— EXERCISE REQUIREMENTS —
Repeat verbatim, and only, the lines of the data below, beginning at the line that contains "X2698Y598D02*" and stopping after the line that contains "X2899Y329D01*".

— DATASET EXTRACT —
######

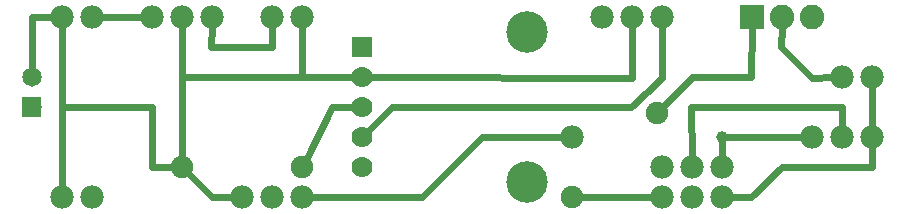
<source format=gtl>
G04 MADE WITH FRITZING*
G04 WWW.FRITZING.ORG*
G04 DOUBLE SIDED*
G04 HOLES PLATED*
G04 CONTOUR ON CENTER OF CONTOUR VECTOR*
%ASAXBY*%
%FSLAX23Y23*%
%MOIN*%
%OFA0B0*%
%SFA1.0B1.0*%
%ADD10C,0.039370*%
%ADD11C,0.065000*%
%ADD12C,0.082000*%
%ADD13C,0.138425*%
%ADD14C,0.070000*%
%ADD15C,0.075000*%
%ADD16C,0.078000*%
%ADD17R,0.082000X0.082000*%
%ADD18R,0.070000X0.070000*%
%ADD19C,0.024000*%
%ADD20R,0.001000X0.001000*%
%LNCOPPER1*%
G90*
G70*
G54D10*
X2499Y299D03*
G54D11*
X199Y499D03*
X199Y399D03*
X199Y499D03*
X199Y399D03*
G54D12*
X2599Y699D03*
X2699Y699D03*
X2799Y699D03*
G54D13*
X1849Y649D03*
G54D14*
X1299Y599D03*
X1299Y499D03*
X1299Y399D03*
X1299Y299D03*
X1299Y199D03*
G54D13*
X1849Y149D03*
G54D15*
X1099Y199D03*
X699Y199D03*
G54D16*
X399Y99D03*
X299Y99D03*
X2499Y199D03*
X2399Y199D03*
X2299Y199D03*
X2499Y199D03*
X2399Y199D03*
X2299Y199D03*
X2299Y99D03*
X2399Y99D03*
X2499Y99D03*
G54D15*
X1999Y99D03*
X2282Y381D03*
G54D16*
X999Y699D03*
X1099Y699D03*
X399Y699D03*
X299Y699D03*
X799Y699D03*
X699Y699D03*
X599Y699D03*
X2299Y699D03*
X2199Y699D03*
X2099Y699D03*
X2999Y499D03*
X2899Y499D03*
X2999Y299D03*
X2899Y299D03*
X2799Y299D03*
X1999Y299D03*
X1099Y99D03*
X999Y99D03*
X899Y99D03*
G54D17*
X2599Y699D03*
G54D18*
X1299Y599D03*
G54D19*
X1099Y498D02*
X1099Y668D01*
D02*
X1268Y499D02*
X1099Y498D01*
D02*
X2598Y99D02*
X2529Y99D01*
D02*
X2700Y199D02*
X2598Y99D01*
D02*
X2999Y199D02*
X2700Y199D01*
D02*
X2499Y280D02*
X2499Y229D01*
D02*
X2999Y268D02*
X2999Y199D01*
D02*
X1112Y224D02*
X1199Y399D01*
D02*
X1199Y399D02*
X1268Y399D01*
D02*
X699Y498D02*
X699Y227D01*
D02*
X1099Y498D02*
X699Y498D01*
D02*
X299Y399D02*
X599Y399D01*
D02*
X599Y198D02*
X670Y198D01*
D02*
X599Y399D02*
X599Y198D01*
D02*
X299Y668D02*
X299Y399D01*
D02*
X699Y668D02*
X699Y227D01*
D02*
X2698Y598D02*
X2699Y666D01*
D02*
X2799Y497D02*
X2698Y598D01*
D02*
X2999Y468D02*
X2999Y329D01*
D02*
X2869Y498D02*
X2799Y497D01*
D02*
X200Y699D02*
X269Y699D01*
D02*
X199Y598D02*
X200Y699D01*
D02*
X199Y523D02*
X199Y598D01*
D02*
X569Y699D02*
X429Y699D01*
D02*
X1399Y399D02*
X1321Y320D01*
D02*
X2199Y497D02*
X1330Y498D01*
D02*
X2199Y668D02*
X2199Y497D01*
D02*
X1898Y399D02*
X1399Y399D01*
D02*
X2198Y398D02*
X1898Y399D01*
D02*
X2299Y497D02*
X2198Y398D01*
D02*
X2299Y668D02*
X2299Y497D01*
D02*
X2400Y498D02*
X2302Y401D01*
D02*
X2598Y498D02*
X2400Y498D01*
D02*
X2599Y666D02*
X2598Y498D01*
D02*
X299Y129D02*
X299Y668D01*
D02*
X2098Y98D02*
X2027Y98D01*
D02*
X2398Y399D02*
X2899Y398D01*
D02*
X2399Y229D02*
X2398Y399D01*
D02*
X2269Y98D02*
X2098Y98D01*
D02*
X2899Y398D02*
X2899Y329D01*
D02*
X999Y599D02*
X999Y668D01*
D02*
X798Y599D02*
X999Y599D01*
D02*
X799Y668D02*
X798Y599D01*
D02*
X2699Y298D02*
X2769Y298D01*
D02*
X2518Y299D02*
X2699Y298D01*
D02*
X1499Y99D02*
X1700Y299D01*
D02*
X1700Y299D02*
X1969Y299D01*
D02*
X1129Y99D02*
X1499Y99D01*
D02*
X869Y99D02*
X799Y99D01*
D02*
X799Y99D02*
X719Y178D01*
G54D20*
X166Y431D02*
X230Y431D01*
X166Y430D02*
X230Y430D01*
X166Y429D02*
X230Y429D01*
X166Y428D02*
X230Y428D01*
X166Y427D02*
X230Y427D01*
X166Y426D02*
X230Y426D01*
X166Y425D02*
X230Y425D01*
X166Y424D02*
X230Y424D01*
X166Y423D02*
X230Y423D01*
X166Y422D02*
X230Y422D01*
X166Y421D02*
X230Y421D01*
X166Y420D02*
X230Y420D01*
X166Y419D02*
X230Y419D01*
X166Y418D02*
X230Y418D01*
X166Y417D02*
X230Y417D01*
X166Y416D02*
X230Y416D01*
X166Y415D02*
X230Y415D01*
X166Y414D02*
X230Y414D01*
X166Y413D02*
X230Y413D01*
X166Y412D02*
X194Y412D01*
X203Y412D02*
X230Y412D01*
X166Y411D02*
X191Y411D01*
X205Y411D02*
X230Y411D01*
X166Y410D02*
X190Y410D01*
X207Y410D02*
X230Y410D01*
X166Y409D02*
X188Y409D01*
X208Y409D02*
X230Y409D01*
X166Y408D02*
X188Y408D01*
X209Y408D02*
X230Y408D01*
X166Y407D02*
X187Y407D01*
X210Y407D02*
X230Y407D01*
X166Y406D02*
X186Y406D01*
X211Y406D02*
X230Y406D01*
X166Y405D02*
X186Y405D01*
X211Y405D02*
X230Y405D01*
X166Y404D02*
X185Y404D01*
X212Y404D02*
X230Y404D01*
X166Y403D02*
X185Y403D01*
X212Y403D02*
X230Y403D01*
X166Y402D02*
X184Y402D01*
X212Y402D02*
X230Y402D01*
X166Y401D02*
X184Y401D01*
X212Y401D02*
X230Y401D01*
X166Y400D02*
X184Y400D01*
X213Y400D02*
X230Y400D01*
X166Y399D02*
X184Y399D01*
X213Y399D02*
X230Y399D01*
X166Y398D02*
X184Y398D01*
X213Y398D02*
X230Y398D01*
X166Y397D02*
X184Y397D01*
X212Y397D02*
X230Y397D01*
X166Y396D02*
X184Y396D01*
X212Y396D02*
X230Y396D01*
X166Y395D02*
X185Y395D01*
X212Y395D02*
X230Y395D01*
X166Y394D02*
X185Y394D01*
X212Y394D02*
X230Y394D01*
X166Y393D02*
X185Y393D01*
X211Y393D02*
X230Y393D01*
X166Y392D02*
X186Y392D01*
X211Y392D02*
X230Y392D01*
X166Y391D02*
X187Y391D01*
X210Y391D02*
X230Y391D01*
X166Y390D02*
X187Y390D01*
X209Y390D02*
X230Y390D01*
X166Y389D02*
X188Y389D01*
X208Y389D02*
X230Y389D01*
X166Y388D02*
X190Y388D01*
X207Y388D02*
X230Y388D01*
X166Y387D02*
X191Y387D01*
X206Y387D02*
X230Y387D01*
X166Y386D02*
X193Y386D01*
X203Y386D02*
X230Y386D01*
X166Y385D02*
X230Y385D01*
X166Y384D02*
X230Y384D01*
X166Y383D02*
X230Y383D01*
X166Y382D02*
X230Y382D01*
X166Y381D02*
X230Y381D01*
X166Y380D02*
X230Y380D01*
X166Y379D02*
X230Y379D01*
X166Y378D02*
X230Y378D01*
X166Y377D02*
X230Y377D01*
X166Y376D02*
X230Y376D01*
X166Y375D02*
X230Y375D01*
X166Y374D02*
X230Y374D01*
X166Y373D02*
X230Y373D01*
X166Y372D02*
X230Y372D01*
X166Y371D02*
X230Y371D01*
X166Y370D02*
X230Y370D01*
X166Y369D02*
X230Y369D01*
X166Y368D02*
X230Y368D01*
X166Y367D02*
X230Y367D01*
D02*
G04 End of Copper1*
M02*
</source>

######

— OUTPUT OF THE EXERCISE —
X2698Y598D02*
X2699Y666D01*
D02*
X2799Y497D02*
X2698Y598D01*
D02*
X2999Y468D02*
X2999Y329D01*
D02*
X2869Y498D02*
X2799Y497D01*
D02*
X200Y699D02*
X269Y699D01*
D02*
X199Y598D02*
X200Y699D01*
D02*
X199Y523D02*
X199Y598D01*
D02*
X569Y699D02*
X429Y699D01*
D02*
X1399Y399D02*
X1321Y320D01*
D02*
X2199Y497D02*
X1330Y498D01*
D02*
X2199Y668D02*
X2199Y497D01*
D02*
X1898Y399D02*
X1399Y399D01*
D02*
X2198Y398D02*
X1898Y399D01*
D02*
X2299Y497D02*
X2198Y398D01*
D02*
X2299Y668D02*
X2299Y497D01*
D02*
X2400Y498D02*
X2302Y401D01*
D02*
X2598Y498D02*
X2400Y498D01*
D02*
X2599Y666D02*
X2598Y498D01*
D02*
X299Y129D02*
X299Y668D01*
D02*
X2098Y98D02*
X2027Y98D01*
D02*
X2398Y399D02*
X2899Y398D01*
D02*
X2399Y229D02*
X2398Y399D01*
D02*
X2269Y98D02*
X2098Y98D01*
D02*
X2899Y398D02*
X2899Y329D01*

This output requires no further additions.